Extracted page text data
※ ※ ※
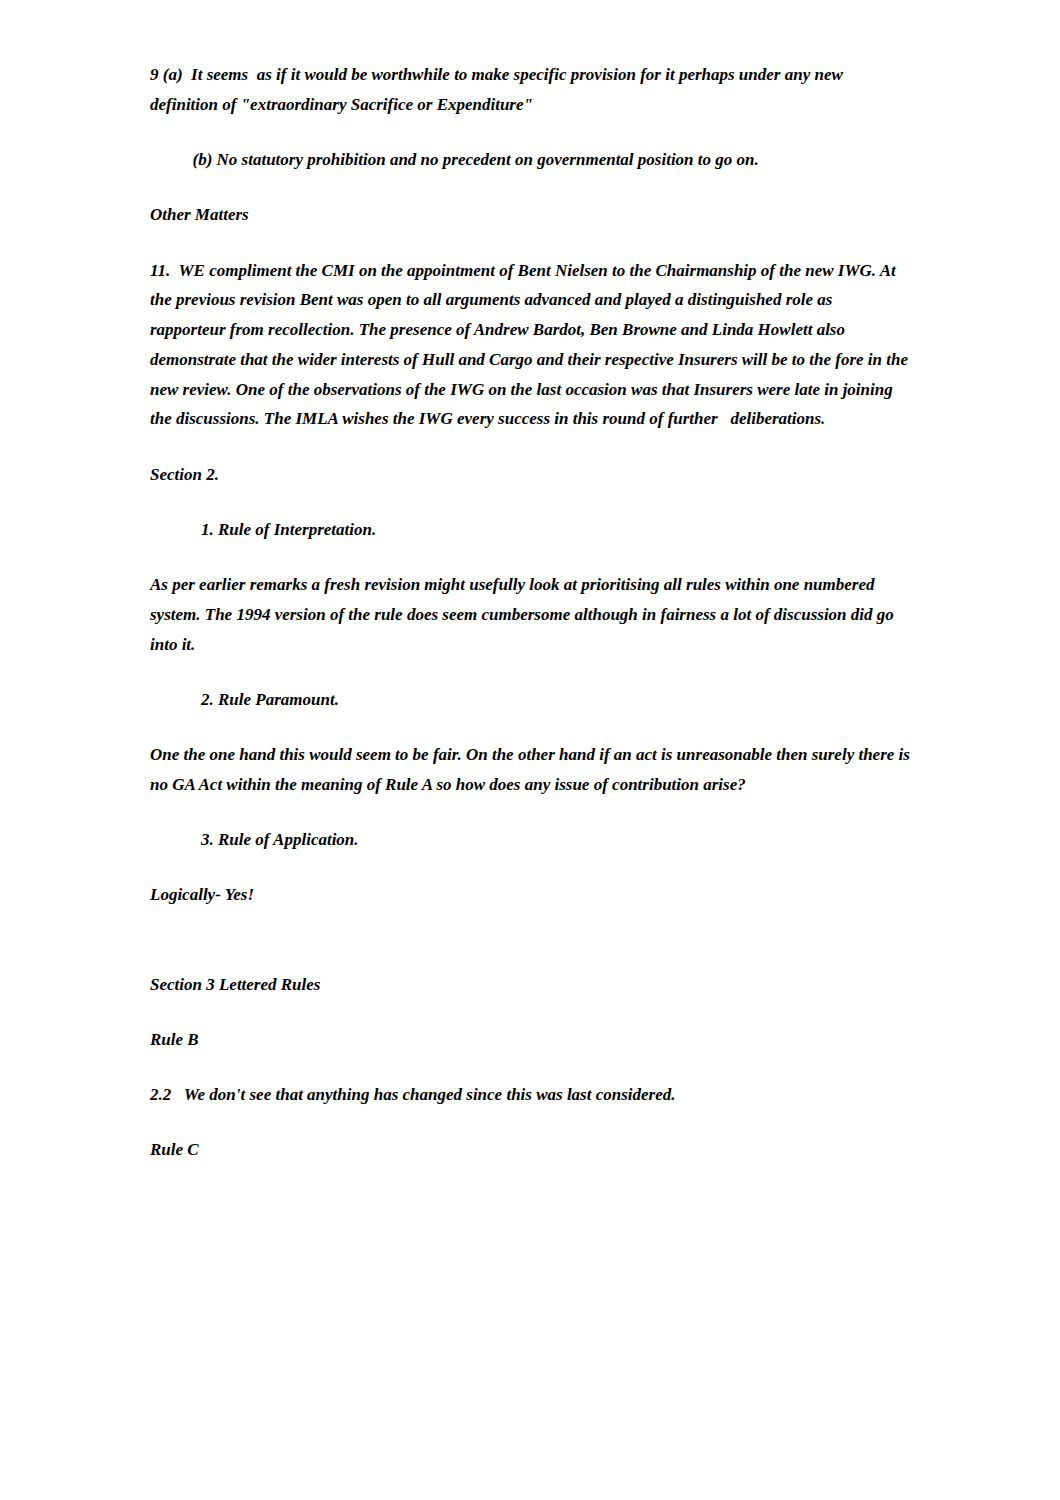9 (a) It seems as if it would be worthwhile to make specific provision for it perhaps under any new definition of "extraordinary Sacrifice or Expenditure"
(b) No statutory prohibition and no precedent on governmental position to go on.
Other Matters
11. WE compliment the CMI on the appointment of Bent Nielsen to the Chairmanship of the new IWG. At the previous revision Bent was open to all arguments advanced and played a distinguished role as rapporteur from recollection. The presence of Andrew Bardot, Ben Browne and Linda Howlett also demonstrate that the wider interests of Hull and Cargo and their respective Insurers will be to the fore in the new review. One of the observations of the IWG on the last occasion was that Insurers were late in joining the discussions. The IMLA wishes the IWG every success in this round of further deliberations.
Section 2.
Rule of Interpretation.
As per earlier remarks a fresh revision might usefully look at prioritising all rules within one numbered system. The 1994 version of the rule does seem cumbersome although in fairness a lot of discussion did go into it.
Rule Paramount.
One the one hand this would seem to be fair. On the other hand if an act is unreasonable then surely there is no GA Act within the meaning of Rule A so how does any issue of contribution arise?
Rule of Application.
Logically- Yes!
Section 3 Lettered Rules
Rule B
2.2 We don't see that anything has changed since this was last considered.
Rule C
※ ※ ※
### [Problem to solve]
Look for the string "does" in the data above and return every line that has it.

### [Output for this task]
As per earlier remarks a fresh revision might usefully look at prioritising all rules within one numbered system. The 1994 version of the rule does seem cumbersome although in fairness a lot of discussion did go into it.
One the one hand this would seem to be fair. On the other hand if an act is unreasonable then surely there is no GA Act within the meaning of Rule A so how does any issue of contribution arise?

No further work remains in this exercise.